Expecting him to do this until he came, I was surprised when his hands let go of my head and his hips fell back onto the bed.
Lifting my head from the sheets I looked at him questioningly, panting for breath as I questioned him.
“You okay?” I asked, softly. He nodded, his eyes closed, and put his hands behind his head. I assumed that he was still angry about last night.
I was after forgiveness, and I pressed my naked body against his. My breasts were flattened between our bodies, my slightly hard nipples brushing against his skin as I lay next to him. Softly I began to kiss his cool skin, nibbling at his shoulder and running my tongue over the smooth flesh. I gripped Jason’s cock in my hand, wrapping my fingers around it, and began to lightly stroke the hard staff.
Jason’s eyes shut lightly, his long dark lashes resting on his smooth cheek as I toyed with his hard cock. His erection wasn’t going down and his chest was moving up and down with his heavy breaths.

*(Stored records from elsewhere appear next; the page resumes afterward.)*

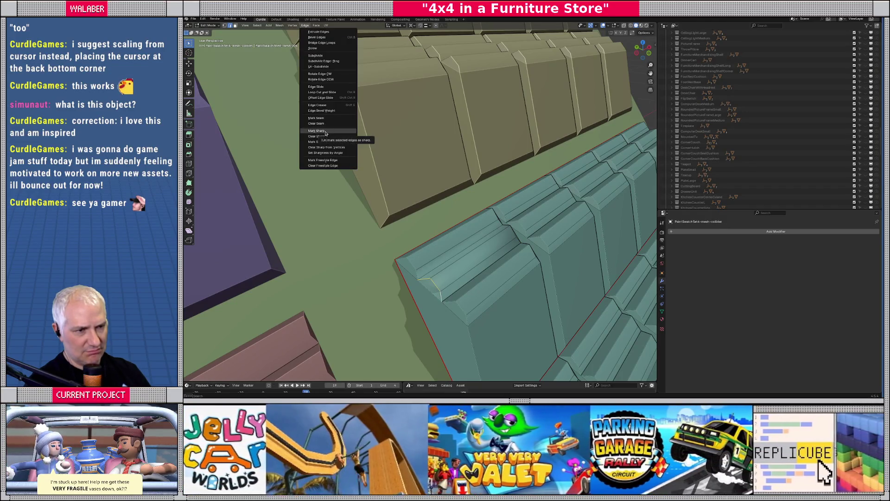
pyautogui.click(326, 134)
pyautogui.press('Tab')
pyautogui.moveTo(475, 270)
pyautogui.mouseDown(button='middle')
pyautogui.moveTo(352, 214)
pyautogui.moveTo(402, 252)
pyautogui.moveTo(379, 268)
pyautogui.moveTo(389, 240)
pyautogui.mouseUp(button='middle')
# - Select the teal ridge edge loop and change its sharp marking
pyautogui.press('Tab')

“Do you want to fuck me?” I whispered throatily into his ear. Taking the soft lobe between my teeth I nibbled on him teasingly and repeated the question. “I want you to fuck me,” I said. “I want to feel your cock inside of me, baby. Can you do that for me?”

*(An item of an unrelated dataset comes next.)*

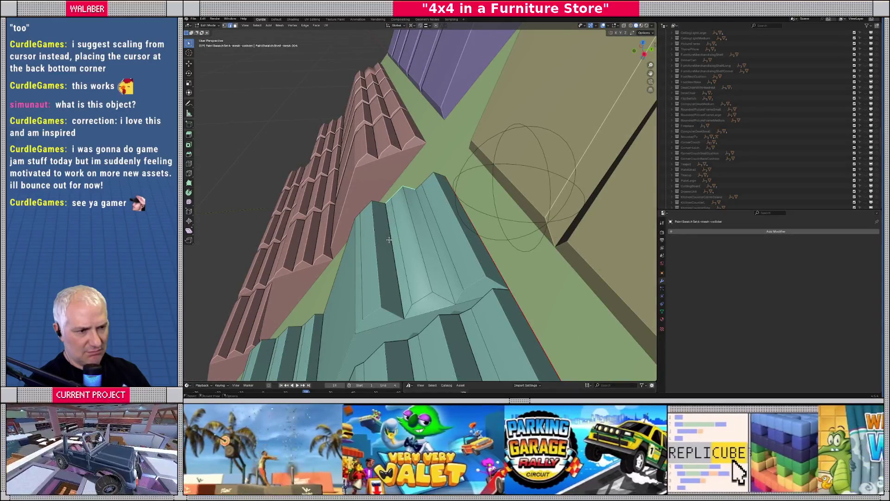
pyautogui.keyDown('alt'); pyautogui.keyDown('shift'); pyautogui.click(431, 261); pyautogui.keyUp('shift'); pyautogui.keyUp('alt')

Jason nodded and I rolled onto my back, taking a deep breath as he rolled on top of me. I spread my legs and he nestled between them, taking my calves in his hands and nearly sitting up to place himself in my warm folds of flesh.
I groaned with a mixture of pain and pleasure at his first thrust. I was damp, but not wet or well lubricated. The feel of his hard cock inside my body was a grinding one, and I flinched as he began to move in and out. Knowing from experience that soon the thrusts would become easier, and my pleasure would soon mount as much as his, I gritted my teeth, shut my eyes, and pushed my body down onto his staff.

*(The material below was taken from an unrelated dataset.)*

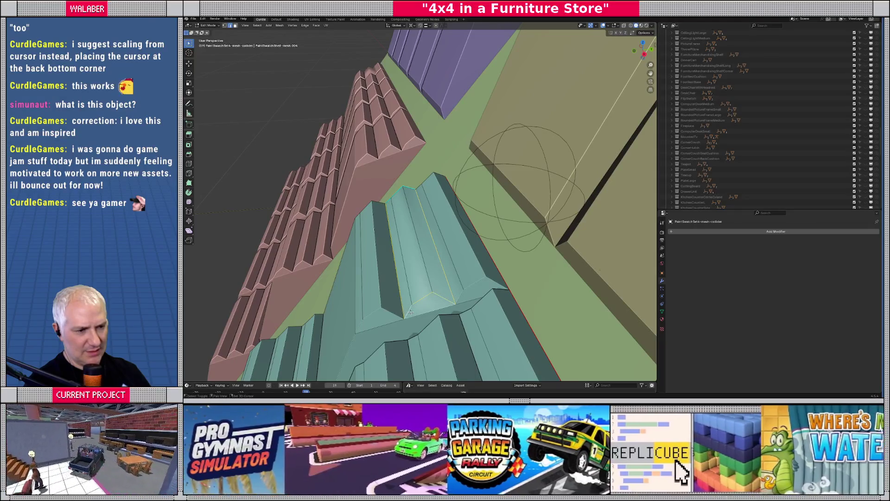
pyautogui.click(306, 26)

“You okay?” Jason asked. I knew he could see the pain in my face.
“I’m sorry,” I said, hating myself for ruining the mood.
Stopping his thrusts but remaining inside me, Jason looked down at me until I opened my eyes. I smiled weakly at him, my chest heaving as my body gripped him tightly between my legs.
“I’m sorry about yesterday,” he said quietly. “I don’t want to do anything you don’t want to do.”
“I…”I trailed off. “I do, though,” I admitted. “I think about it…I play with myself…that way. I just…I get scared, do you understand?” I couldn’t meet his eyes. My breaths came in short gasps as I struggled to keep my eyes away from his. I didn’t want to see the hurt or the pain in them.
Jason nodded slowly, his piercing eyes never leaving my face. I swallowed deeply and shifted uncomfortably on the cock impaling me.
“Maybe,” I said softly, closing my eyes. “Maybe I just need you to force me.”
“Force you?” Jason said. I could hear the dry humor in his voice.
“I don’t know,” I said, turning my face upwards and glaring at him. I struggled underneath his body, pulling myself off him and curling into the fetal position. I shut my eyes tight and tried to block him out, telling him in my own way that the conversation was over.
Seeming to take the hint, Jason rolled off the bed. I heard his footsteps as he walked through the bedroom door, and opened my eyes to see him turn into the bathroom. The lock clicked and the shower turned on, the sound of the water hitting the tub reverberating through the apartment. Uncurling myself from my defensive position I glared at the ceiling, cursing myself under my breath.
In my opinion I wasn’t a bad person, but some of the decisions I had been making lately didn’t do much to help my relationship. My guilt seemed to be pushing to the surface like the pressure of a volcano, and I was afraid that soon its eruption would mark the end of my relationship. Jason was so right to be upset with me, but for some reason I couldn’t go through with the only action that would make things right again.